# [Exercise description]
Please repeat every line of the listing below, word for word and in the same order.
##### Material
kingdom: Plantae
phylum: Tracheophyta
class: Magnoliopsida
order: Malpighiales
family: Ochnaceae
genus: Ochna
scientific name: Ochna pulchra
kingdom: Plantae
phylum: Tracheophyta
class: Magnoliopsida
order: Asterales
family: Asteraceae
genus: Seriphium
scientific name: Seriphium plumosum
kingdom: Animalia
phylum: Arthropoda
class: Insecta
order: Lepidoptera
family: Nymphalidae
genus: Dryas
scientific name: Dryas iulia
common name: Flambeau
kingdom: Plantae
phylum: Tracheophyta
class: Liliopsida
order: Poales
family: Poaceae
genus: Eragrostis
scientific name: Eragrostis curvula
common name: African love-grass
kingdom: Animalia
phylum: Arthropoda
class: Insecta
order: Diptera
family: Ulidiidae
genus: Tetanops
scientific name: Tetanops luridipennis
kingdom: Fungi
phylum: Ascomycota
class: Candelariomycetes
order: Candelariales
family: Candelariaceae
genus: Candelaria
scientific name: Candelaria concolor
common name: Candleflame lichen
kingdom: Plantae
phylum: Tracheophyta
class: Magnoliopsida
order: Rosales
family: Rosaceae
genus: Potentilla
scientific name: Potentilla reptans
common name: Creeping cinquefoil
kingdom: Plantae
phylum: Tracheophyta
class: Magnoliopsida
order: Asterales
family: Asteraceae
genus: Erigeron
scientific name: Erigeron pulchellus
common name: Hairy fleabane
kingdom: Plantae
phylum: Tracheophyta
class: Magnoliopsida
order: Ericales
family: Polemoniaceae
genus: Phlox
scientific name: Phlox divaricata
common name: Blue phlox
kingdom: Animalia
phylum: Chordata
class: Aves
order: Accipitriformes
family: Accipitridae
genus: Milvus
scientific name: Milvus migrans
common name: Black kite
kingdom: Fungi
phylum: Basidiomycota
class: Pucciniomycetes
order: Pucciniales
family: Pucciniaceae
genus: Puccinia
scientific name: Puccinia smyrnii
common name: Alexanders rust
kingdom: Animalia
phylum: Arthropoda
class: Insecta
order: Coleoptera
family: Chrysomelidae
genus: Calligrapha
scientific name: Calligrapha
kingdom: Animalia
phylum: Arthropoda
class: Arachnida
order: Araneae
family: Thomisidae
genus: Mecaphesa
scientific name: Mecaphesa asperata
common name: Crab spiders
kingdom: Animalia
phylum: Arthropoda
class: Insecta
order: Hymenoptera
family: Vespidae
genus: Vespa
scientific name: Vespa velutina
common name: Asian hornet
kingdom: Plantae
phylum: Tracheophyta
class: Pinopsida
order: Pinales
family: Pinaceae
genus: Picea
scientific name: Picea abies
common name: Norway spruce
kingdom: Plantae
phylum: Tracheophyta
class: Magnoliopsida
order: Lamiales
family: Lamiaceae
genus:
##########
# [Reply to the task]
kingdom: Plantae
phylum: Tracheophyta
class: Magnoliopsida
order: Malpighiales
family: Ochnaceae
genus: Ochna
scientific name: Ochna pulchra
kingdom: Plantae
phylum: Tracheophyta
class: Magnoliopsida
order: Asterales
family: Asteraceae
genus: Seriphium
scientific name: Seriphium plumosum
kingdom: Animalia
phylum: Arthropoda
class: Insecta
order: Lepidoptera
family: Nymphalidae
genus: Dryas
scientific name: Dryas iulia
common name: Flambeau
kingdom: Plantae
phylum: Tracheophyta
class: Liliopsida
order: Poales
family: Poaceae
genus: Eragrostis
scientific name: Eragrostis curvula
common name: African love-grass
kingdom: Animalia
phylum: Arthropoda
class: Insecta
order: Diptera
family: Ulidiidae
genus: Tetanops
scientific name: Tetanops luridipennis
kingdom: Fungi
phylum: Ascomycota
class: Candelariomycetes
order: Candelariales
family: Candelariaceae
genus: Candelaria
scientific name: Candelaria concolor
common name: Candleflame lichen
kingdom: Plantae
phylum: Tracheophyta
class: Magnoliopsida
order: Rosales
family: Rosaceae
genus: Potentilla
scientific name: Potentilla reptans
common name: Creeping cinquefoil
kingdom: Plantae
phylum: Tracheophyta
class: Magnoliopsida
order: Asterales
family: Asteraceae
genus: Erigeron
scientific name: Erigeron pulchellus
common name: Hairy fleabane
kingdom: Plantae
phylum: Tracheophyta
class: Magnoliopsida
order: Ericales
family: Polemoniaceae
genus: Phlox
scientific name: Phlox divaricata
common name: Blue phlox
kingdom: Animalia
phylum: Chordata
class: Aves
order: Accipitriformes
family: Accipitridae
genus: Milvus
scientific name: Milvus migrans
common name: Black kite
kingdom: Fungi
phylum: Basidiomycota
class: Pucciniomycetes
order: Pucciniales
family: Pucciniaceae
genus: Puccinia
scientific name: Puccinia smyrnii
common name: Alexanders rust
kingdom: Animalia
phylum: Arthropoda
class: Insecta
order: Coleoptera
family: Chrysomelidae
genus: Calligrapha
scientific name: Calligrapha
kingdom: Animalia
phylum: Arthropoda
class: Arachnida
order: Araneae
family: Thomisidae
genus: Mecaphesa
scientific name: Mecaphesa asperata
common name: Crab spiders
kingdom: Animalia
phylum: Arthropoda
class: Insecta
order: Hymenoptera
family: Vespidae
genus: Vespa
scientific name: Vespa velutina
common name: Asian hornet
kingdom: Plantae
phylum: Tracheophyta
class: Pinopsida
order: Pinales
family: Pinaceae
genus: Picea
scientific name: Picea abies
common name: Norway spruce
kingdom: Plantae
phylum: Tracheophyta
class: Magnoliopsida
order: Lamiales
family: Lamiaceae
genus:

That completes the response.